Question about Differential Geometry (Surfaces and Differentiability

Question

I have a doubt about differentiability. Why if I have two regular surface, $S_1$ and $S_2$ $\in \mathbb{R^3}$ and a function $f: \mathbb{R^3} \to \mathbb{R^3}$ such that $f(S_1) \subset S_2$ differentiable, then we can define another function $g=f|_{S_1}$ it's also differentiable? This it's from a proposition of Do Carmo but I can't understand it.

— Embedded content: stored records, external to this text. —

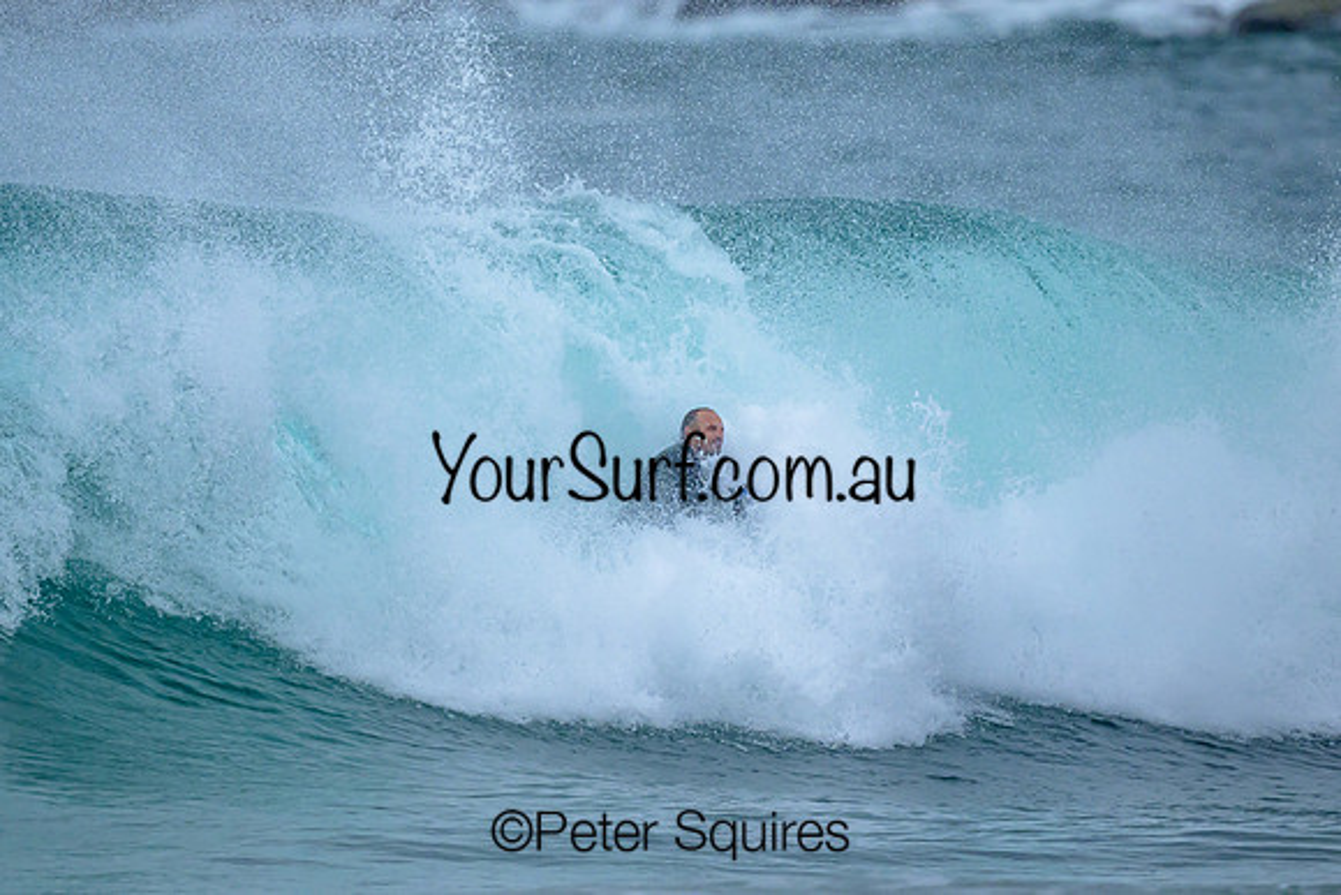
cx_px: 424
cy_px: 283
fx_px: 40772
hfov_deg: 1.9
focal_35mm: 1094
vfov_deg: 1.3
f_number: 6.3
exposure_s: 1/3200
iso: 1400
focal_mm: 800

And even less can I understand why if it is differentiable we can say that $dg_p(v)=Df(v)$ $\forall p \in S_1$ and $v \in T_p (S_1)$

Answer 1

If you take $i_1:S_1\rightarrow \mathbb{R}^3$ the usual inclusion, then it's differentiable, so $g=f\circ i_1$ is the composition of two smooth maps, then is smooth.

rmk: The inclusion $i_1$ induces a injection $d(i_1)_p:T_p(S_1)\rightarrow \mathbb{R}^3$, so you can talk about $T_p(S_1)\subset \mathbb{R}^3$, and if you look at $g:S_1\rightarrow S_2$, you know that if $\gamma$ is a curve on $S_1$ with $\gamma(0)=p$ and $\gamma'(0)=v\in T_{p}(S_1)$ then $f\circ i_1(\gamma)$ is a curve in $\mathbb{R}^3$ but in fact is a curve in $S_2$ and you can derivative, in this case $dg_{p}(v)=df_{i_1(p)}\circ d(i_1)_p(v)\in \mathbb{R}^3$ but under the identification $T_{f(p)}S_2\subset \mathbb{R}^3$ as we say before with $i_2:S_2\rightarrow \mathbb{R}^3$ we see that $df_{i_1(p)}\circ d(i_1)_p(v)\in T_{f(p)}S_2$.